Diese taktischen Erwägungen sind ja keineswegs falsch und erinnern ein wenig an den grandiosen Karl Kraus, der einmal schrieb, dass er die ganze Idee und Praxis des Kommunismus nicht teile, „aber Gott erhalte ihn uns als konstante Drohung über den Häuptern jener, so da Güter besitzen… Gott erhalte ihn uns, damit dieses Gesindel, das schon nicht mehr ein und aus weiß vor Frechheit, nicht noch frecher werde“.

Ähnliche Gedanken hört man auch im Zusammenhang mit dem Berliner „Deutsche-Wohnen-Enteignen“-Volksbegehren: Allein aufgrund der Forderung werde die Frage des bezahlbaren Wohnraums in der politischen Arena plötzlich ernst genommen.

Zur Sache selbst: BMW ist jetzt sicherlich nicht das allerbeste Beispiel. Autoproduktion gehört nicht zur strategischen Infrastruktur einer Gesellschaft, es ist nicht lebensnotwendig, Autos zu besitzen. Man kann daher der Meinung sein, dass man eher andere Branchen der kapitalistischen Logik entziehen müsse. Etwa die Wohnungspolitik, die Energieversorgung, öffentlicher Verkehr, die strategische Infrastruktur wie Telekommunikation oder ähnliches, ja, auch die Finanzbranche, in der Marktkräfte ganz andere Wirkungen haben als etwa in der Güterproduktion, aufgrund des Herdentriebs von Investoren und aufgrund des irrationalen Überschwangs von überschwänglicher Hausse und depressiver Baisse, die für viele verheerende Wirkungen der Finanzmärkte verantwortlich sind.

Es braucht eher mehr Kühnheit als neoliberale Denkverbote – und kluge Überlegungen, was heute funktioniert und was nicht, und wie auf welche Weise ein revolutionärer Reformismus einen wild gewordenen Kapitalismus zähmen oder transformieren kann.

Wie man negative Effekte der Marktlogik ausschaltet, darüber kann man übrigens diskutieren: Soll man, beispielsweise, große Immobilienfirmen wirklich enteignen?
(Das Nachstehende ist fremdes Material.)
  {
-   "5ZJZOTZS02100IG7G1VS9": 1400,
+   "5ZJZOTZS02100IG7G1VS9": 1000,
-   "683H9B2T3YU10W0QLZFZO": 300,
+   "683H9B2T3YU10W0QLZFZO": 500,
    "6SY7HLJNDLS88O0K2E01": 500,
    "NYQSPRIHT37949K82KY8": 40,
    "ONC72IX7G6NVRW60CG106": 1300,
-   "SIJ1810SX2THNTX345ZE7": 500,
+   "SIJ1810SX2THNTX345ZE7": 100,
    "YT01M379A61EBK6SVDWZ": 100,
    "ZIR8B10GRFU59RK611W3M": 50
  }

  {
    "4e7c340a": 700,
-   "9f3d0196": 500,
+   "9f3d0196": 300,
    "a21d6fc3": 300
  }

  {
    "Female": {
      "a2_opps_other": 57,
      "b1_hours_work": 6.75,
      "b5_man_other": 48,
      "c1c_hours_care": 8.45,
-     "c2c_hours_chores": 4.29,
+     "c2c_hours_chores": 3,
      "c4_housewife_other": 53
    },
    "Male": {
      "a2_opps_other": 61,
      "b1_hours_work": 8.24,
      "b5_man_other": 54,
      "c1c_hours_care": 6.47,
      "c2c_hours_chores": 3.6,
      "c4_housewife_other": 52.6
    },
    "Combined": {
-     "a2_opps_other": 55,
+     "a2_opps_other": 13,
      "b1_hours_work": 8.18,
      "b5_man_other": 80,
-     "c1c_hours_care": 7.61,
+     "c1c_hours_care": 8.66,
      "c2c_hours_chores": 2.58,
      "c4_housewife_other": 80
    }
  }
Im „Roten Wien“, bis heute das bedeutendste Exempel für eine radikalreformerische Wohnungspolitik, ist man anders verfahren: Man hat die Immobilienbesitzer hart besteuert, strengste Mieterschutzgesetze erlassen, und durch die eingenommenen Steuern sehr viel zusätzlichen öffentlichen Wohnraum geschaffen. Bis heute kontrolliert die Stadt Wien mit ihren Gemeindewohnungen damit rund 50 Prozent des Marktes. Perfekte Strategie war das.
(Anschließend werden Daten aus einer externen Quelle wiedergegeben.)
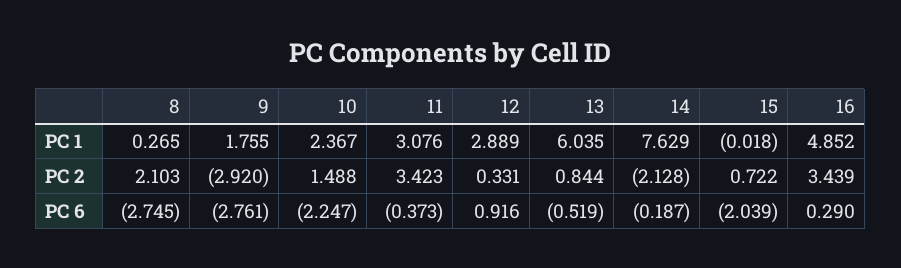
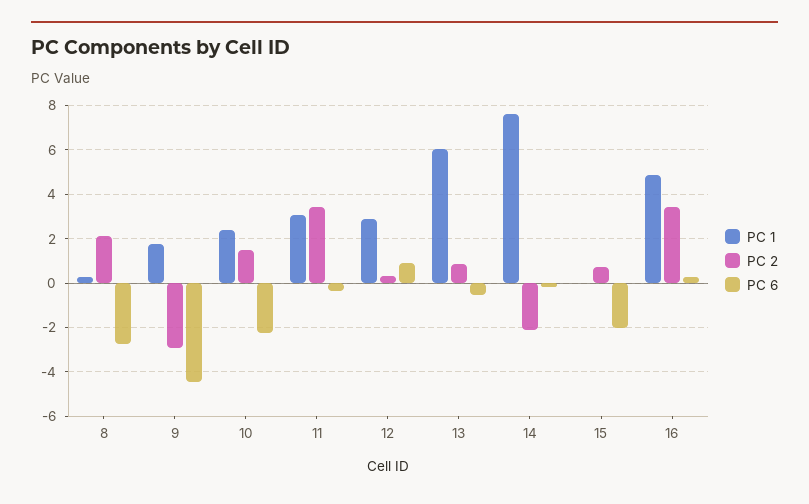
  {
    "PC 1": {
      "8": 0.265,
      "9": 1.755,
      "10": 2.367,
      "11": 3.076,
      "12": 2.889,
      "13": 6.035,
      "14": 7.629,
      "15": -0.018,
      "16": 4.852
    },
    "PC 2": {
      "8": 2.103,
      "9": -2.92,
      "10": 1.488,
      "11": 3.423,
      "12": 0.331,
      "13": 0.844,
      "14": -2.128,
      "15": 0.722,
      "16": 3.439
    },
    "PC 6": {
      "8": -2.745,
-     "9": -2.761,
+     "9": -4.5,
      "10": -2.247,
      "11": -0.373,
      "12": 0.916,
      "13": -0.519,
      "14": -0.187,
      "15": -2.039,
      "16": 0.29
    }
  }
Man sollte nicht übersehen, dass bei dieser „Sozialismus“-Debatte zwei unterschiedliche, aber miteinander verbundene Fragen aufgeworfen werden: die Frage der Versorgung der Bürger mit lebensnotwendigen Gütern, wie sichergestellt ist, dass es zu diesen Gütern einen bezahlbaren, egalitären Zugang gibt; und die Frage, wie die Beschäftigten in den Unternehmen gestellt sind, die diese Güter produzieren. Sind sie berechtigt, mitzusprechen? Oder sind sie nur Räderwerk in der Produktion? Wer sackt die Profite ein? Weitere Kompliziertheiten folgen auf den Fuß: soll das Wettbewerbsprinzip des Kapitalismus sistiert werden? Dann würde die Produktion womöglich lahmer, Druck zur Innovation fiele weg. Die Produktivität würde kaum mehr steigen, wir alle wären am Ende ärmer. Oder soll das Konkurrenzprinzip weiter gelten? Aber wie genau würde sich dann ein vergesellschafteter Betrieb von einem kapitalistischen unterscheiden? Also: Wie verbindet man radikale Freiheit und höchste Effizienz?

Schon heute gibt es in vielen Ländern Branchen, in denen genossenschaftliche Produktion gang und gäbe ist, es gibt auch Volkswirtschaften, in denen sich neue Formen der Eigentümerschaft ausbreiten. In Krisenphasen sind genossenschaftliche Firmen sogar robuster als privatkapitalistische, weil die Belegschaften mehr zusammen halten. Und die Beschäftigten fühlen sich respektvoller behandelt, was gerade in einer Zeit nicht irrelevant ist, in der sich immer mehr Menschen als Instrumente behandelt sehen, als Kostenfaktoren auf zwei Beinen, die man kommandieren und auch aussortieren kann. Regierungen sollten Sektoren der „kooperativen Produktion“ hätscheln, meint etwa Paul Mason in seinem Buch „Postkapitalismus“, sie sollten sie „unterstützen und schützen“.

Eine Sozialdemokratie, die auf sich hält, darf solche Gedanken nicht nur anstellen – sie muss das sogar.